İstanbul Milli Eğitim Müdürlüğü görevinde adeta bir
rekora imza atan Ömer Balıbey, Ankara'daki yeni görevine başlamadan önce yerini,
yeni atanan Ata Özer'e düzenlenen bir törenle devretti. İstanbul İl Milli Eğitim
Müdürlüğü'nden, Ankara Öğretmen Yetiştirme ve Eğitimi Genel Müdürlüğüne
vekaleten getirilen Ömer Balıbey düzenlenen ‘veda' ve ‘devir-teslim' töreninde
kısa bir konuşma yaparak müdürlük görevini Aydın Özyar'dan 5 Ağustos 1996'da
devraldığını hatırlattı. Balıbey, o zaman Özyar'a gösterilen vefanın ve onurlu
gidişin kendisine de nasip olmasını dilediğini anlatarak, “Allah bunu bana nasip
etti. Özyar da Öğretmen Yetiştirme ve Eğitimi Genel Müdürü oldu. Bugün yine o
makam boş, o makam yine bir İstanbul Milli Eğitim Müdürüne nasip oldu. Görevi
devraldığım için mutluyum'' şeklinde konuştu. ‘'Bu bir kan, nöbet değişimidir.

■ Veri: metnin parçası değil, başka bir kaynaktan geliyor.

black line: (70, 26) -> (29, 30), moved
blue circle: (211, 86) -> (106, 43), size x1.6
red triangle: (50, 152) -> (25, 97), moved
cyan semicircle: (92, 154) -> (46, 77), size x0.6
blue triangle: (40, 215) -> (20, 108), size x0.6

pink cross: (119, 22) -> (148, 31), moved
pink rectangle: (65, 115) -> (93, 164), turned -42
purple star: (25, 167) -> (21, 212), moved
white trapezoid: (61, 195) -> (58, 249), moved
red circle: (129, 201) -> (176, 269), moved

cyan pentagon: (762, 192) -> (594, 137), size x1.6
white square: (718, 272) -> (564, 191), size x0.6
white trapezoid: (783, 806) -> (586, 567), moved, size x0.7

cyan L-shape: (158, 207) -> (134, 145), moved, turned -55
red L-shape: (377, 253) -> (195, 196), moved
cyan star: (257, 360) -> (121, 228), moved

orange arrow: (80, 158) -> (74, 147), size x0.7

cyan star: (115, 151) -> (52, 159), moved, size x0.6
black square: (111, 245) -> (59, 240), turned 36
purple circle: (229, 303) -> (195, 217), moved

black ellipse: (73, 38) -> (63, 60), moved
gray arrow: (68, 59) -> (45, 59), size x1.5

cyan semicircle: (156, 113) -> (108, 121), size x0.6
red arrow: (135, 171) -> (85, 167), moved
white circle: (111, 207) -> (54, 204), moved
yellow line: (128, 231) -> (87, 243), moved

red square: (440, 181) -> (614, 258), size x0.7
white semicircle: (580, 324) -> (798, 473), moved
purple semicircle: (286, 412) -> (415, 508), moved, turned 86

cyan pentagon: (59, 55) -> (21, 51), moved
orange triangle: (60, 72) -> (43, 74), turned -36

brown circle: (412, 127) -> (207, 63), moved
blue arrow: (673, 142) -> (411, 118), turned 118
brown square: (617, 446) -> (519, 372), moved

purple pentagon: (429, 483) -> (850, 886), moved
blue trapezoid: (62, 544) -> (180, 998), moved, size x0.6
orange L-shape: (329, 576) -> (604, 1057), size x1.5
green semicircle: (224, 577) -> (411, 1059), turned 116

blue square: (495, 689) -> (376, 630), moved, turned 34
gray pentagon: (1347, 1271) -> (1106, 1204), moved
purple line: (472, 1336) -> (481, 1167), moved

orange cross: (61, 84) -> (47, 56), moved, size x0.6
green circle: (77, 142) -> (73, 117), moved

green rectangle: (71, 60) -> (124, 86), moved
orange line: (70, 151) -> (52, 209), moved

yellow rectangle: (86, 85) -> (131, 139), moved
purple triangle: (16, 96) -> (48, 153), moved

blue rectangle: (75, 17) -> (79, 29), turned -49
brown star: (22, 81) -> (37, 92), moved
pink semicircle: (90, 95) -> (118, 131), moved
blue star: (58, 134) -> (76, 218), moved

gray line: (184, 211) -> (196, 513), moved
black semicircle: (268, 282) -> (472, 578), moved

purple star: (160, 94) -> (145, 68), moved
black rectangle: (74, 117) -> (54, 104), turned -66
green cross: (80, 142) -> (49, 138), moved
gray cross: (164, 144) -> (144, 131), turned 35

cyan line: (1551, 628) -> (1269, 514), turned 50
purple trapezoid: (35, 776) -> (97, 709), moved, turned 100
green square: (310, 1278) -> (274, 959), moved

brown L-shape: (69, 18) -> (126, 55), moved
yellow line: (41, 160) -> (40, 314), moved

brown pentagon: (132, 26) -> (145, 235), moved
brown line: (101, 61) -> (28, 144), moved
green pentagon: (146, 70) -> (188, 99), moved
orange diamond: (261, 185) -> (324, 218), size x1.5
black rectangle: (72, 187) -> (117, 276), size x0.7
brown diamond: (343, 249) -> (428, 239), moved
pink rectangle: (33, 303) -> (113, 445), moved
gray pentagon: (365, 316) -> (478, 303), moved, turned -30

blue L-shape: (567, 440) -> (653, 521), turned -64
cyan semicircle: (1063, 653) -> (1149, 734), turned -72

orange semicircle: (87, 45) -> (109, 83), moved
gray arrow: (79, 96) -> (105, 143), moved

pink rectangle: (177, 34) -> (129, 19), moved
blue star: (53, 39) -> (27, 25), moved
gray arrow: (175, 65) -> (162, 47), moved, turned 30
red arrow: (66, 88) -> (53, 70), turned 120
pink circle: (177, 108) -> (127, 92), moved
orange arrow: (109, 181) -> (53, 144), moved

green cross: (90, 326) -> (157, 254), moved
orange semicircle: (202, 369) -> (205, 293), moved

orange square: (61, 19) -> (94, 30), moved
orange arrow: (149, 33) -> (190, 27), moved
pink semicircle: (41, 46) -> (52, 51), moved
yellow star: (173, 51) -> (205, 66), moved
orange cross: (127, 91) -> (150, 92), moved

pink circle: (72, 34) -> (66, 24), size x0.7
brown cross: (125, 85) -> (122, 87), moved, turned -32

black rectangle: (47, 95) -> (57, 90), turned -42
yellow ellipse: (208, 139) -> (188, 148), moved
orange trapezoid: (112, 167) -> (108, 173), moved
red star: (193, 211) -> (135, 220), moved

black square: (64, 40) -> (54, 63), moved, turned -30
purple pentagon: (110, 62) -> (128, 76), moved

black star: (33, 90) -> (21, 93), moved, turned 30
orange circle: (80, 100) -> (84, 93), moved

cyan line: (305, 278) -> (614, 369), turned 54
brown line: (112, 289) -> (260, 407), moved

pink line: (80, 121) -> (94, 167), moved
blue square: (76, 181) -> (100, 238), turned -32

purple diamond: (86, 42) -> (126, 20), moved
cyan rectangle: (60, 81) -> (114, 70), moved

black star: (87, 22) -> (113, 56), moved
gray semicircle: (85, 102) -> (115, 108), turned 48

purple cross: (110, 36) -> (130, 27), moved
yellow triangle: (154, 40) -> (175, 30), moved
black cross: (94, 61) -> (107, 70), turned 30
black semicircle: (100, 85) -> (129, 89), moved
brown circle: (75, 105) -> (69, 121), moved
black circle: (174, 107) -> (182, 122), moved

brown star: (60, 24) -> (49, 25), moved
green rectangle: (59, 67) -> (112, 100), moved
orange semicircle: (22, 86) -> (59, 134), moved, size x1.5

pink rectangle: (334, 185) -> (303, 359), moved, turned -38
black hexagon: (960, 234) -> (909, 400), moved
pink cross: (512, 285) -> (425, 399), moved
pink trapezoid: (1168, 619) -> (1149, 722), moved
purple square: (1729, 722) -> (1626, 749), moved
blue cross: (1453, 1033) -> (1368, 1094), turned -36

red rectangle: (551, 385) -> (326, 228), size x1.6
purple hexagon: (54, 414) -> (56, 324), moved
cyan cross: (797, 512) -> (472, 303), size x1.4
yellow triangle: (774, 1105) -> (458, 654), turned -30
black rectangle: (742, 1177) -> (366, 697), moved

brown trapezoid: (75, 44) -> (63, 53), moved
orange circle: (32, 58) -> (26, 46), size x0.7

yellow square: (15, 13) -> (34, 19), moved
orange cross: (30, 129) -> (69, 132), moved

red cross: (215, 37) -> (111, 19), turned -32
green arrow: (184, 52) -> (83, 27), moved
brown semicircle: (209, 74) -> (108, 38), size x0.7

Bu nöbet değişimi de devletin devamlılığının en güzel örneğidir” diyen Balıbey,
‘'kardeşim'' diye hitap ettiği Ata Özer ile İstanbul'da özel dostluğu ve
ilişkileri olduğunu, zaman zaman birlikte top oynadıklarını, sırlarını
paylaştıklarını anlattı.
“İstanbul'u kucakla, başarı gelecek”
Özer'in, Şehremini Lisesini sıfırdan oluşturduğunu ve çok
başarılı olduğunu belirten Balıbey, “Okulun başarısı öne çıkarken, Ata'nın
başarısı da öne çıktı. İşte o başarı Ata Özer'i, İstanbul İl Milli Eğitim
Müdürlüğü gibi çok önemli bir göreve taşıdı” diye konuştu. Balıbey, İstanbul'u
kucaklayarak yaptığı başarılı çalışmalarla, Milli Eğitim Bakanlığı'nda her zaman
en üst görevler teklif edilen bir il müdürü haline geldiğini ifade ederek,
dürüst, düzgün, çalışkan, başarılı ve hiçbir şey talep etmeden çalışmanın devlet
büyükleri tarafından değerlendirildiğini söyledi.
Prensibim; şeffaflık ve dürüstlük
Yeni görevini devralan İl Milli Eğitim Müdürü Ata Özer, zor bir göreve geldiğini bildiğini, ancak kendisinin tecrübeli olduğu için ‘kolay' diye düşündüğünü belirterek, “Hata yapacağız. Tabiiki insanlar hata yapabilir. İşimin kolaylığı bana 10 yıl abilik, rehberlik yapmış, müdürlüğünü hiç hissettirmemiş her zaman doğru yaptığım yerlerde yanımda olmuş birinden devralmamdan şanslıyım. Ben de camiada yabancı değilim. 20 yıllık profesyonel futbolculuk hayatım, Türkiye Okul Sporları Federasyon Başkanlığı başta olmak üzere birçok kurumda aktif görev almaktayım. Bana bırakılan yerde görev yapmış olan abimin yaptıklarını gözümün önünden hiç ayırmazsam, tabiiki yanlışı ve hatayı az yapmış olacağız. Şeffaflık, dürüstlük ve çalışkanlık prensiplerim olacaktır. Daha önce bu görev bana tevdi edildiğinde pazara kadar konuşacağım, pazardan sonra konuşmayacağım, oturmayacağım ve koşacağım diye konuşmuştum. Beni buraya layık görenleri, yaptığımız çalışmalar ve başarılarla lanse edenlere de teşekkür ediyorum” dedi.